A Bankart repair procedure is sometimes necessary to treat shoulder instability. Typically, it is indicated when a Bankart lesion exists and the injury is in a young person involved in “at risk” activities (ie. contact sports, gymnastics, etc.), there is recurrent shoulder instability or there is a sizable glenoid (socket) fracture associated with the labral tear (the so-called bony Bankart lesion).
As you may recall, the shoulder is a ball and socket joint. It is held together by strong bands of tissue called ligaments. These connect the humerus to the glenoid. They attach to the glenoid by inserting on the labrum.
The labrum is a ring that is strongly attached to the edge of the glenoid, circumferentially on its surface. Since the ligaments attach to the glenoid via the labrum, when the labrum is torn from the glenoid, the ligaments do not work and the shoulder will often be unstable.
As I discussed in an earlier post, a Bankart lesion is a labral tear located at the bottom, front of the glenoid. It often occurs following the most common type of shoulder instability – Anterior instability. That is, when the humerus (ball) comes out the front of the shoulder joint.
Bankart Repair Procedure
The Bankart repair procedure can be performed either through an open incision or much more commonly, arthroscopically. The essential components of the procedure are the same no matter which technique is used. Simply put, the torn labrum is freed up from where it has scarred to and then repaired to its native attachment point on the glenoid.
Bankart Repair Procedure – Soft Tissue Bankart Lesion
When either there is no glenoid fracture or only a small one associated with the labral tear, the surgery is nearly always performed arthroscopically. This allows for better visualization of the injury and less disruption of uninvolved tissues.
In order to attach the labrum to the glenoid, suture anchors are used. These are tiny devices that are inserted into the glenoid at the intended attachment site. These anchors have small strings (sutures) incorporated in them. The small strings allow the labrum to be fixed to the chosen location.

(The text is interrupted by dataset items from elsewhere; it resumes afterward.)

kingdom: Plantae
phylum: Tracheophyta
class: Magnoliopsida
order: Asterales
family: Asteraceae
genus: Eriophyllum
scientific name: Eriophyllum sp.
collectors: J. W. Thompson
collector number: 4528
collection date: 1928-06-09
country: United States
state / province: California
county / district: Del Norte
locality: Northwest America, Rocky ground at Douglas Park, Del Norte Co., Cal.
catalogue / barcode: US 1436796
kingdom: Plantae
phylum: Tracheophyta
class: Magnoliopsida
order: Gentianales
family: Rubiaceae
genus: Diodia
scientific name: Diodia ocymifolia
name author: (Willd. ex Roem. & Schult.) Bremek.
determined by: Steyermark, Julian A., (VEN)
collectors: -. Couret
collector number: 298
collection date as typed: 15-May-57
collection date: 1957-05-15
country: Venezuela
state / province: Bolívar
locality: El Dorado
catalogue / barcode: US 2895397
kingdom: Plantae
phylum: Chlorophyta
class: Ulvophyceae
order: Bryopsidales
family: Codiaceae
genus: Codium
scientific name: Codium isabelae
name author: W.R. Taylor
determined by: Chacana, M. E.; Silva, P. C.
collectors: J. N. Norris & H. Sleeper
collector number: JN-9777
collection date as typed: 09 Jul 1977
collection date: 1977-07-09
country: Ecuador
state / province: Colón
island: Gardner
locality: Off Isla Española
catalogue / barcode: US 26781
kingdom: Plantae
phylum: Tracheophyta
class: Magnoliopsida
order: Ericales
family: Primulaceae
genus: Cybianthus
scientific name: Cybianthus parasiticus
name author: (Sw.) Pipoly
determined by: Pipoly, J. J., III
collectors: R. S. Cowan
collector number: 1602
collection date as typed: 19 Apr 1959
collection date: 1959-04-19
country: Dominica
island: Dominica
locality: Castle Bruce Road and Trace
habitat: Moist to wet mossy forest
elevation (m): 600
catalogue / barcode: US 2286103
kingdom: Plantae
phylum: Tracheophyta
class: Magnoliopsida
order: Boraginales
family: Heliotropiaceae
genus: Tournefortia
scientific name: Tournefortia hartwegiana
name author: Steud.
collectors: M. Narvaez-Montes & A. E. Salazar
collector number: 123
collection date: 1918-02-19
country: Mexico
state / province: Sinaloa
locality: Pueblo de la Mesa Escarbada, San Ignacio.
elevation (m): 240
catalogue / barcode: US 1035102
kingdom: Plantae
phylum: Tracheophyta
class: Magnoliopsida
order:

If a small bone fragment is present, this can be included into the repair.
View this video to watch an arthroscopic Bankart repair procedure.
Bankart Repair Procedure – Bony Bankart Lesion
When a larger fracture to the bottom, front of the glenoid is associated with the labral tear, a bony Bankart lesion exists. Many of these injuries can still be treated arthroscopically, often using suture anchors in the same or occasionally a slightly different manner than described above. Sometimes however, the bone fragment can be considerably larger. This may require a screw or two to fix the fracture. At times this can be performed arthroscopically but sometimes an open incision is needed.
On occasion, not only is there an injury to the front of the joint (Bankart tear +/- anterior glenoid fracture) but there may also be an injury to the back of the joint. When the humeral head dislocates off the glenoid anteriorly, the back of the humeral head sometimes gets indented by the front of the glenoid. This indentation is called a Hill Sachs lesion.
A Hill Sachs lesion can increase the risk of recurrent instability. Often these Hill Sachs lesions are small and no treatment is required. Sometimes these are large and therefore must be treated. If so, an additional arthroscopic procedure called a Remplissage is often what is needed along with the Bankart repair procedure. Usually, both of these will be performed during the same surgery.
In a Remplissage procedure, suture anchors are placed into the Hill Sachs lesion and the stitches from these are used to tie one of the rotator cuff tendons in the back of your joint into the indented area. By doing this, the tendon essentially holds onto the humeral head, stopping it from slipping too far forward and thus preventing any further anterior instability.
Bankart Repair Procedure – Recovery
The sutures and other fixation devices that are used simply hold the repaired tissues where we put them. These repaired structures still must heal in place. If not, the fixation will ultimately fail and the tissues will go back to where they were before the surgery. Preventing excessive shoulder motion and abrupt injuries can reduce the risk of this failure. Consequently, a sling is usually required for 4-6 weeks after surgery.
Most people need a fair amount of physical therapy. Many of my patients are in physical therapy for 5-6 months after their surgery. The therapy initially helps reduce pain and swelling. Later it aids in regaining range of motion, strength and proper function.
Before contact or risky activities are permitted, satisfactory strength and range of motion is needed. Usually this takes at least 6 months. Full recovery, however, can take 9 months to a year to be achieved .
If you have shoulder instability, it is wise to see an orthopaedic sports medicine surgeon. It is possible that you may not need surgery…But unfortunately you may. Thankfully, if the procedure is performed well and you follow your postoperative instructions, including your physical therapy, a stable shoulder and good outcome is likely.